## Data
Content starts
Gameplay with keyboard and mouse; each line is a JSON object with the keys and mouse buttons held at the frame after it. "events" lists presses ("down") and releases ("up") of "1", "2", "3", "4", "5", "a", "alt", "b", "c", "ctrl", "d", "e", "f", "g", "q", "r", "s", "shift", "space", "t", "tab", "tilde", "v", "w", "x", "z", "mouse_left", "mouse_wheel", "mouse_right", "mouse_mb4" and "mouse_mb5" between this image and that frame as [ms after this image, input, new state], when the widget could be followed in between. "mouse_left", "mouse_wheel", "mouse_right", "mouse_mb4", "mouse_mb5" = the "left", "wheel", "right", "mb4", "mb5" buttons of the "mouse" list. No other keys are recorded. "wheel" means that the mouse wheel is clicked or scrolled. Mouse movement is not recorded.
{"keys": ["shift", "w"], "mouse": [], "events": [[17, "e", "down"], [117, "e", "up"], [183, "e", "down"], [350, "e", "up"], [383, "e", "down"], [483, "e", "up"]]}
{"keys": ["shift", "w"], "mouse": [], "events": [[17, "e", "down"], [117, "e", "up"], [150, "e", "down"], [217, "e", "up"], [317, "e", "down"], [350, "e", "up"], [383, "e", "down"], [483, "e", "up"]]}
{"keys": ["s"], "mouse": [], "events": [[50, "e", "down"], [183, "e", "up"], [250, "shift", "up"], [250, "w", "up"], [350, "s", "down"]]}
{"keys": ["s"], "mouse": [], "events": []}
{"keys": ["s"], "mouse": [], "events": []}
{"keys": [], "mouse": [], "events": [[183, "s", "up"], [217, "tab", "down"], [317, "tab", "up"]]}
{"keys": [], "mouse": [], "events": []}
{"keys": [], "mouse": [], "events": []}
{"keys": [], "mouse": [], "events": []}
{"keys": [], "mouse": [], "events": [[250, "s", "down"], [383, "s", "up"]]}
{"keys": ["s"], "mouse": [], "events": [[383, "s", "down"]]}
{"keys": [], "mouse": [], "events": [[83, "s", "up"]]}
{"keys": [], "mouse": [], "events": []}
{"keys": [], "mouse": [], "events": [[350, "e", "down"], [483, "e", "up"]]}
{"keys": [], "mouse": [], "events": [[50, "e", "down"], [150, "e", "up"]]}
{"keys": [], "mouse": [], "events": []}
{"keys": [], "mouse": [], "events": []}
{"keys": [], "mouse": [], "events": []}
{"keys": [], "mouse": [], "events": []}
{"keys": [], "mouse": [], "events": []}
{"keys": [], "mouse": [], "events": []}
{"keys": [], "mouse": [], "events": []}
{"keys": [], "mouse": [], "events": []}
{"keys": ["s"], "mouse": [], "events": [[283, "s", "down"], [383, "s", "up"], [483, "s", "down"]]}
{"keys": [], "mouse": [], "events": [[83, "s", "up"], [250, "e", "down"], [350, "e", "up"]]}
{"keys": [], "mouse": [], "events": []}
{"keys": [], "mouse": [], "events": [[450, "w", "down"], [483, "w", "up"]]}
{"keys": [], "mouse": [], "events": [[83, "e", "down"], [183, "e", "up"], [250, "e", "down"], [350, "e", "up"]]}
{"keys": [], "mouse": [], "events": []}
Content ends
## Exercise details
Go through the listing above and repeat all of it exactly.

## Response
Gameplay with keyboard and mouse; each line is a JSON object with the keys and mouse buttons held at the frame after it. "events" lists presses ("down") and releases ("up") of "1", "2", "3", "4", "5", "a", "alt", "b", "c", "ctrl", "d", "e", "f", "g", "q", "r", "s", "shift", "space", "t", "tab", "tilde", "v", "w", "x", "z", "mouse_left", "mouse_wheel", "mouse_right", "mouse_mb4" and "mouse_mb5" between this image and that frame as [ms after this image, input, new state], when the widget could be followed in between. "mouse_left", "mouse_wheel", "mouse_right", "mouse_mb4", "mouse_mb5" = the "left", "wheel", "right", "mb4", "mb5" buttons of the "mouse" list. No other keys are recorded. "wheel" means that the mouse wheel is clicked or scrolled. Mouse movement is not recorded.
{"keys": ["shift", "w"], "mouse": [], "events": [[17, "e", "down"], [117, "e", "up"], [183, "e", "down"], [350, "e", "up"], [383, "e", "down"], [483, "e", "up"]]}
{"keys": ["shift", "w"], "mouse": [], "events": [[17, "e", "down"], [117, "e", "up"], [150, "e", "down"], [217, "e", "up"], [317, "e", "down"], [350, "e", "up"], [383, "e", "down"], [483, "e", "up"]]}
{"keys": ["s"], "mouse": [], "events": [[50, "e", "down"], [183, "e", "up"], [250, "shift", "up"], [250, "w", "up"], [350, "s", "down"]]}
{"keys": ["s"], "mouse": [], "events": []}
{"keys": ["s"], "mouse": [], "events": []}
{"keys": [], "mouse": [], "events": [[183, "s", "up"], [217, "tab", "down"], [317, "tab", "up"]]}
{"keys": [], "mouse": [], "events": []}
{"keys": [], "mouse": [], "events": []}
{"keys": [], "mouse": [], "events": []}
{"keys": [], "mouse": [], "events": [[250, "s", "down"], [383, "s", "up"]]}
{"keys": ["s"], "mouse": [], "events": [[383, "s", "down"]]}
{"keys": [], "mouse": [], "events": [[83, "s", "up"]]}
{"keys": [], "mouse": [], "events": []}
{"keys": [], "mouse": [], "events": [[350, "e", "down"], [483, "e", "up"]]}
{"keys": [], "mouse": [], "events": [[50, "e", "down"], [150, "e", "up"]]}
{"keys": [], "mouse": [], "events": []}
{"keys": [], "mouse": [], "events": []}
{"keys": [], "mouse": [], "events": []}
{"keys": [], "mouse": [], "events": []}
{"keys": [], "mouse": [], "events": []}
{"keys": [], "mouse": [], "events": []}
{"keys": [], "mouse": [], "events": []}
{"keys": [], "mouse": [], "events": []}
{"keys": ["s"], "mouse": [], "events": [[283, "s", "down"], [383, "s", "up"], [483, "s", "down"]]}
{"keys": [], "mouse": [], "events": [[83, "s", "up"], [250, "e", "down"], [350, "e", "up"]]}
{"keys": [], "mouse": [], "events": []}
{"keys": [], "mouse": [], "events": [[450, "w", "down"], [483, "w", "up"]]}
{"keys": [], "mouse": [], "events": [[83, "e", "down"], [183, "e", "up"], [250, "e", "down"], [350, "e", "up"]]}
{"keys": [], "mouse": [], "events": []}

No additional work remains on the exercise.